StepFun Releases Step 3.5 Flash with 11B Active Parameters
- •StepFun launches Step 3.5 Flash, an 11B active parameter model rivaling frontier-level intelligence.
- •Sparse Mixture-of-Experts architecture achieves top scores in math and coding benchmarks like MathArena.
- •Optimized Multi-Token Prediction and attention mechanisms drastically reduce latency and cost for AI agents.
StepFun has unveiled Step 3.5 Flash, a model designed to balance high-level reasoning with the speed required for real-world applications. By utilizing a sparse Mixture-of-Experts (MoE) architecture—activating only 11 billion of its 196 billion parameters for any given task—it achieves frontier-level performance while maintaining computational efficiency.
The model introduces structural optimizations to enhance its role as an agentic tool. It employs a 3:1 ratio of sliding-window to full attention, allowing it to process long-range context without high memory overhead.
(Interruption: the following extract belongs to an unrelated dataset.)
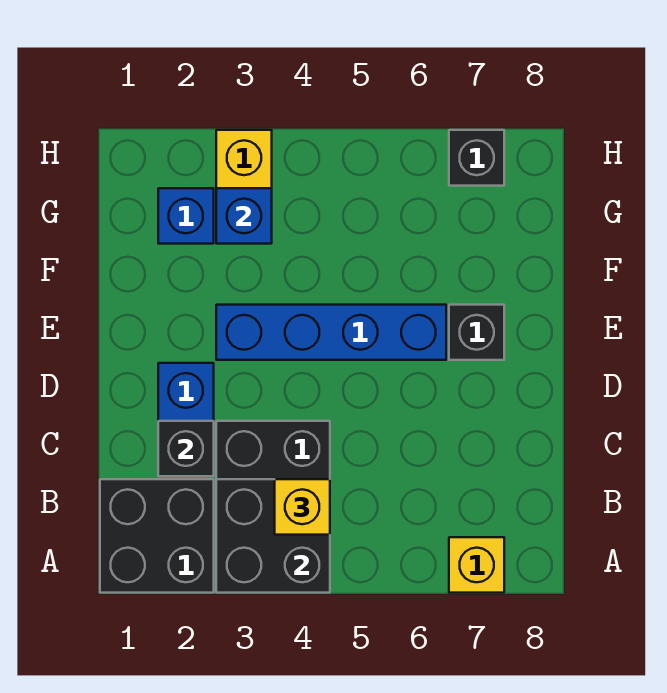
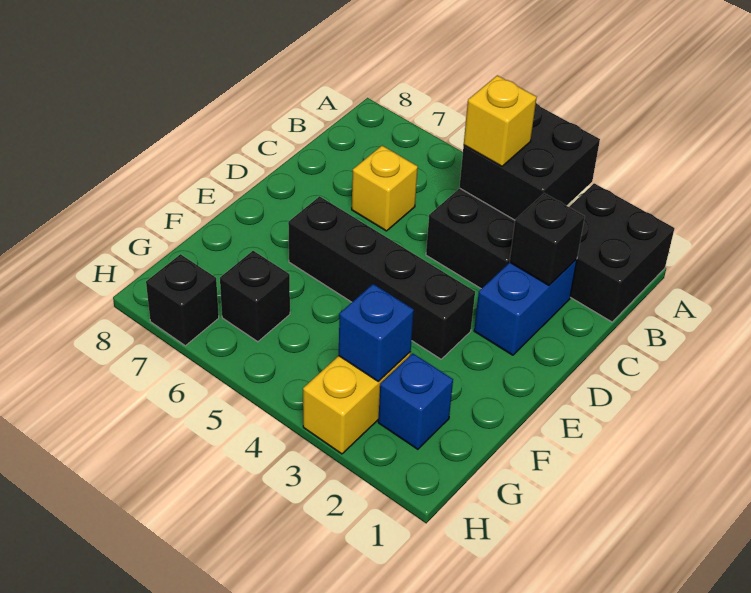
yellow 1x1 brick [449,537,504,593] -> yellow 1x1 brick moved to [352,146,418,231]
blue 1x4 brick [216,305,446,360] -> black 1x4 brick [288,196,475,359]
black 1x1 brick [449,305,504,360] -> black 1x1 brick moved to [220,251,290,342]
Additionally, Multi-Token Prediction (MTP-3) enables the model to predict several words at once, speeding up the generation process and lowering costs for complex, multi-turn interactions.
To reach high reasoning capabilities, researchers implemented a scalable reinforcement learning framework. This system combines verifiable signals, like correct math answers, with preference feedback to foster self-improvement. Step 3.5 Flash currently holds the top spot on MathArena and competes directly with industry leaders like Gemini 3.0 Pro and GPT-5.2 xHigh in coding and math benchmarks.